Though I am quoting it per the rules, I do hope that this link will be clicked (hint, hint).  The post feels so lonely, now sliding down to page 40 of my post history.  It has not been awarded any merit—none!  This is my first time ever hitting a merit faucet; and thus, now is my chance to whine justly complain about how nobody notices Newbie-ranked posts:

https://bitcointalk.org/index.php?topic=2469397.msg25696091#msg25696091

[—snip—]

I have also recently gained much more merit than that (+15) by winning a contest.  The contest is for a good cause:  Encouraging post quality through a sportsmanlike competetion, and building a healthy culture against signature spam.  Only the top three contestants each week can get anything at all.  It also awards some modest monetary prizes, which are a considerable motivation to me:  It’s a chance to be paid something for not wearing a paid signature.  I think that’s distinguishable from a faucet, where everybody can “win” (at least till the faucet runs dry).

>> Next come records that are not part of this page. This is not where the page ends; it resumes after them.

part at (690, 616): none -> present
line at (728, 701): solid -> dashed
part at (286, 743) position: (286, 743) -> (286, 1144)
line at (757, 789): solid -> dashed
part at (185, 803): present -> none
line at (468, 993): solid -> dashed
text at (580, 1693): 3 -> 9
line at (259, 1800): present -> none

Now, I ask to hit a faucet again—but with a counteroffer to the terms offered.  I do this to prove a point, to wit:

This is how a merit faucet should be run, and this is how a wager ought be done:  If my last 20 posts are judged by you to be overall the work of a meritorious member of this forum, then please give +14 to the OP in my “😈😈😈 PGP 256% AIRDROP BOUNTY SIGNATURE SPAM CAMPAIGN! Old-school CRYPTO 😈😈😈”, an +14 to the very first post by my new role account.  If not, then red-tag me to hell as a “spammer” with a serious case of the “Dunning-Kruger effect”.0  Both of me.

Double trouble.  Let me make a real bet!  Ante up.



0. The term is put in scare quotes, so as to not let Dunning and Kruger enjoy the cognitive bias of overestimating their own achievement.  The phenomenon of self-overestimation has been known to students of human experience ever since man first turned a philosophical eye on his fellow men.